DATA TO PROCESS Start Marker
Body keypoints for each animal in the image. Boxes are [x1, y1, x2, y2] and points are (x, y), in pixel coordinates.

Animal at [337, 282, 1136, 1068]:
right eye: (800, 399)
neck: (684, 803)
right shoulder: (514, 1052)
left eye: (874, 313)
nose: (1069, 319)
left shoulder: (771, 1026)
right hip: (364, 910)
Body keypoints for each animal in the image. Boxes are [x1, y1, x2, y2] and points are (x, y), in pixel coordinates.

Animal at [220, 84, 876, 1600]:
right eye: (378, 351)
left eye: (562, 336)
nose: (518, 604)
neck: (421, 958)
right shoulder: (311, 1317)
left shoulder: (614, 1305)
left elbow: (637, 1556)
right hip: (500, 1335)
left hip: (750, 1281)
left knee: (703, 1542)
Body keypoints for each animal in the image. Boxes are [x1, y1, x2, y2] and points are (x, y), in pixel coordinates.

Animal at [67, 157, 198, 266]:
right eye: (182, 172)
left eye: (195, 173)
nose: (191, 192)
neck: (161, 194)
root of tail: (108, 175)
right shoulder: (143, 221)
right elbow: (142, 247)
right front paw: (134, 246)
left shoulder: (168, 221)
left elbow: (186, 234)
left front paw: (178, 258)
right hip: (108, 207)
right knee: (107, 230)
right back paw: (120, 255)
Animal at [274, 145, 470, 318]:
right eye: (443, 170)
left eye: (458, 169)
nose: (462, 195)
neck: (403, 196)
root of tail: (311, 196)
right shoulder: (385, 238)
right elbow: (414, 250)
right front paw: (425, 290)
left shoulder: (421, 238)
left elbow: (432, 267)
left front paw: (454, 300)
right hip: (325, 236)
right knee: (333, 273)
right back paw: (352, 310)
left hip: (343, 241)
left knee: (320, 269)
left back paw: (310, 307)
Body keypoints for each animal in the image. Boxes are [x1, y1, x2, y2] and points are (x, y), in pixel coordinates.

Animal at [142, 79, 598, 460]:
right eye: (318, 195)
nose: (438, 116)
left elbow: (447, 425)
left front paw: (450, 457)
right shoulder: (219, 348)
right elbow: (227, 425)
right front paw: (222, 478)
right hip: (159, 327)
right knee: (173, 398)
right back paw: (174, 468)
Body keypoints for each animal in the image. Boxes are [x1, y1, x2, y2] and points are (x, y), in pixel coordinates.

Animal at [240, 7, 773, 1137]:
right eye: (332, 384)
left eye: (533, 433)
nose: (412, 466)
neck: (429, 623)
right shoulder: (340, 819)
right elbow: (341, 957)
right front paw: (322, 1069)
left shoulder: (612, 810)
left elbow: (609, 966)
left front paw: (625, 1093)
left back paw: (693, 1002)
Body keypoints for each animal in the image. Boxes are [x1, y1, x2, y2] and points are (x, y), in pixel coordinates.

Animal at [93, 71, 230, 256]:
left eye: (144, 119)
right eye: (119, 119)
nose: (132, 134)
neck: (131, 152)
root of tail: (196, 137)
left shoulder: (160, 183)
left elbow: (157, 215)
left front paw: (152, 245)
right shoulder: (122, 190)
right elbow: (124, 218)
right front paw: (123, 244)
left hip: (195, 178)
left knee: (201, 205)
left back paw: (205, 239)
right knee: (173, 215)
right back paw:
DATA TO PROCESS End Marker
▶ WORK ITEM
Pull out all lines in the data above that include "back".

▶ PROBLEM SOLUTION
right back paw: (120, 255)
right back paw: (352, 310)
left back paw: (310, 307)
right back paw: (174, 468)
left back paw: (693, 1002)
left back paw: (205, 239)
right back paw:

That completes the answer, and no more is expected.